ADD ipynb_style /tmp/ipynb_style
ADD ipynb_custom.sh /tmp/ipynb_custom.sh
RUN bash /tmp/ipynb_custom.sh


## Extremely basic test of install
RUN python2 -c "import psycopg2, sqlalchemy"
RUN python3 -c "import psycopg2, sqlalchemy"

# Clean up from build
RUN rm -f /tmp/build_tm351_stack.sh
RUN rm -f /tmp/ipynb_custom.sh
RUN rm -f -r /tmp/ipynb_style

VOLUME /notebooks
WORKDIR /notebooks

EXPOSE 8888

ADD notebook.sh /
RUN chmod u+x /notebook.sh

CMD ["/notebook.sh"]

demo-tm351

If we need to extend the PostgreSQL build, that can be presumably done using a Dockerfile that pulls in the core image and then runs an additional configuration script over it?

So where am I at? No f****g idea.
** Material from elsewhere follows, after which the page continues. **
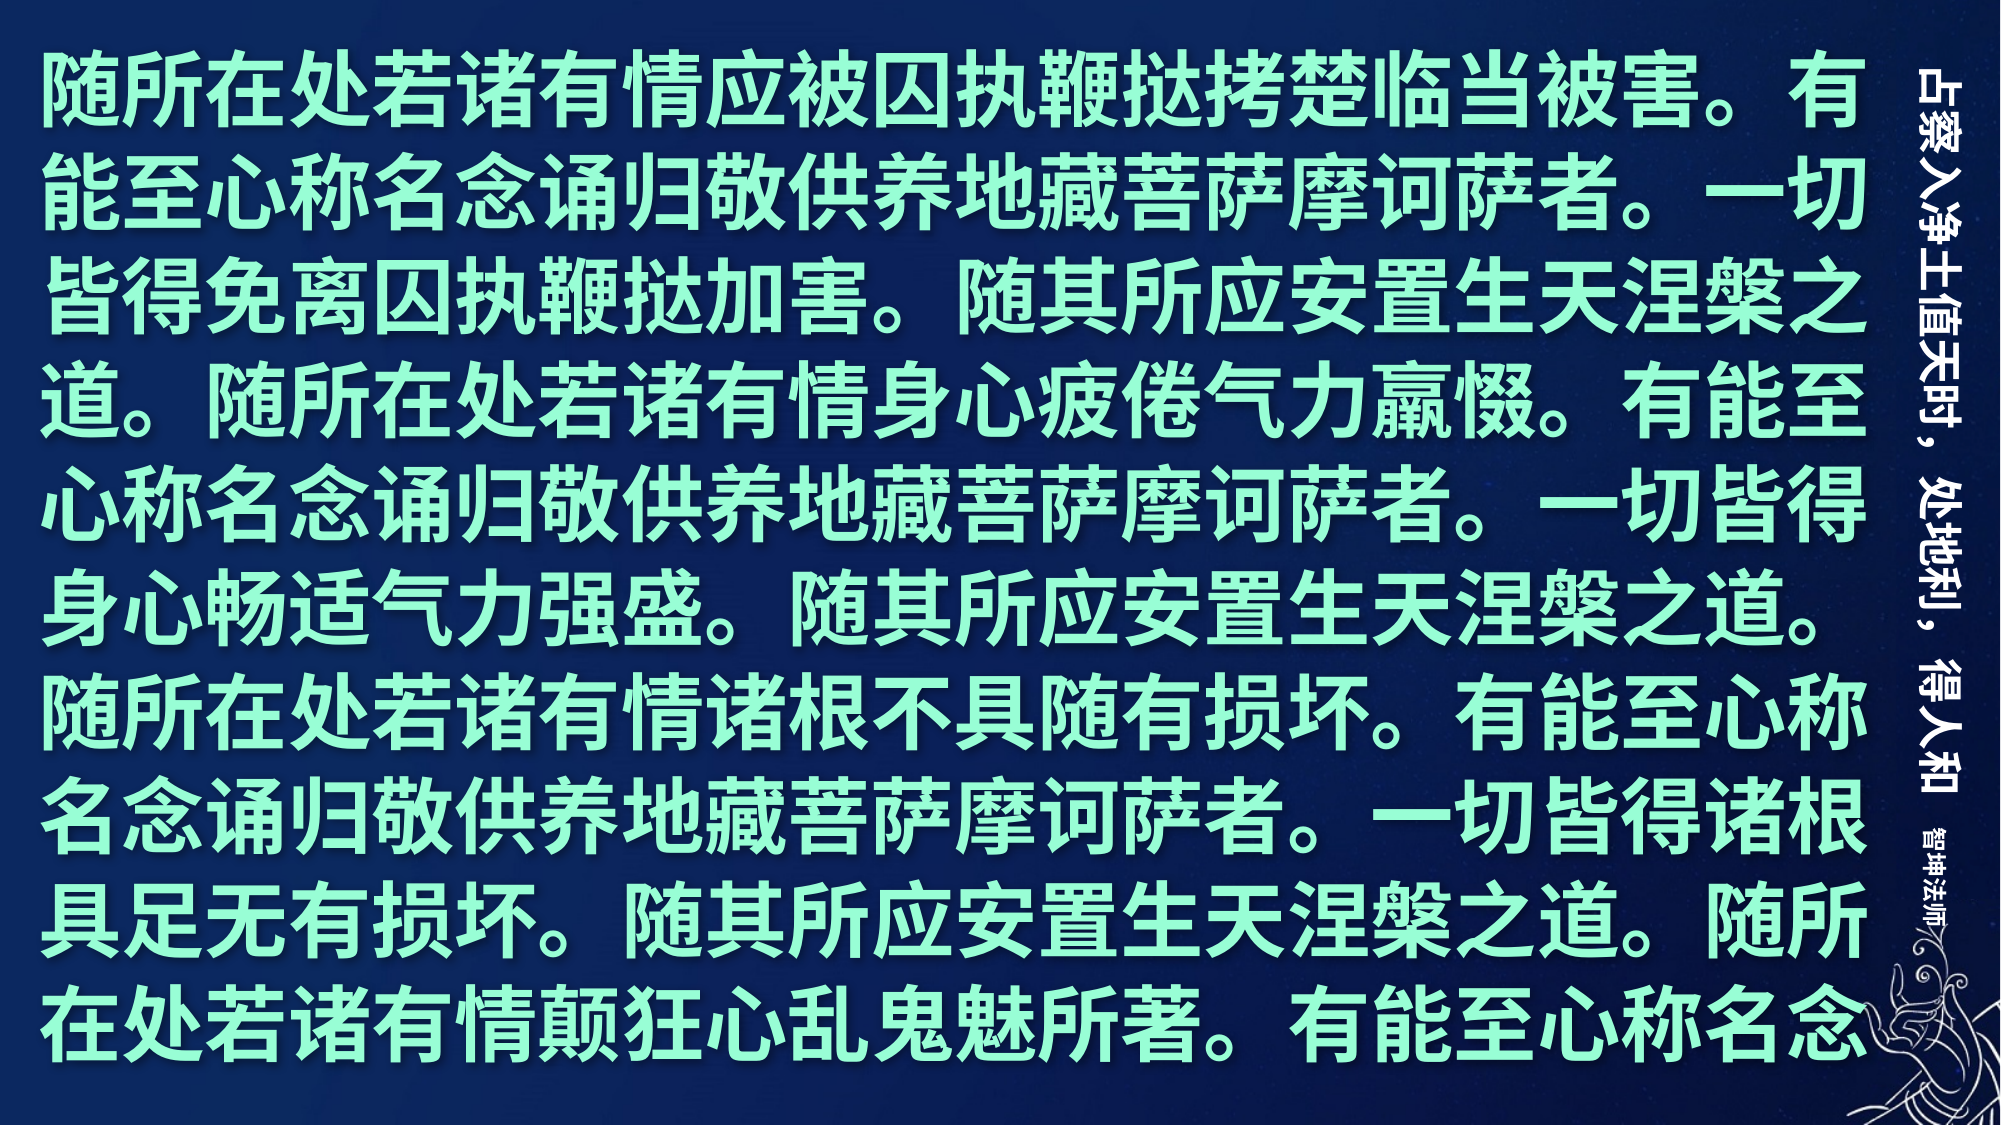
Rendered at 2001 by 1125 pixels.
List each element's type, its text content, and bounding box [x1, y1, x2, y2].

list 随所在处若诸有情应被囚执鞭挞拷楚临当被害。有能至心称名念诵归敬供养地藏菩萨摩诃萨者。一切皆得免离囚执鞭挞加害。随其所应安置生天涅槃之道。随所在处若诸有情身心疲倦气力羸惙。有能至心称名念诵归敬供养地藏菩萨摩诃萨者。一切皆得身心畅适气力强盛。随其所应安置生天涅槃之道。随所在处若诸有情诸根不具随有损坏。有能至心称名念诵归敬供养地藏菩萨摩诃萨者。一切皆得诸根具足无有损坏。随其所应安置生天涅槃之道。随所在处若诸有情颠狂心乱鬼魅所著。有能至心称名念 [23, 25, 1914, 1103]
picture [0, 0, 2001, 1125]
I thought that between the data course and the new web apps course we might be able to explore some interesting models of using virtual machines (originally) and containers (more recently) in a distance education setting, that could cope with single user home use, computer training room/lab use, cloud use, but, as ever, I have spectacularly failed to demonstrate any sort of “academic leadership” in developing these ideas within the OU, or even getting much of a conversation going in the first place. Not in my skill set, I guess!;-) Though perhaps not in the institution’s interests either. Recamp. Retrench. Lockdown. As per some of the sentiments in Reflections on the Closure of Yahoo Pipes, perhaps? Don’t Play Here.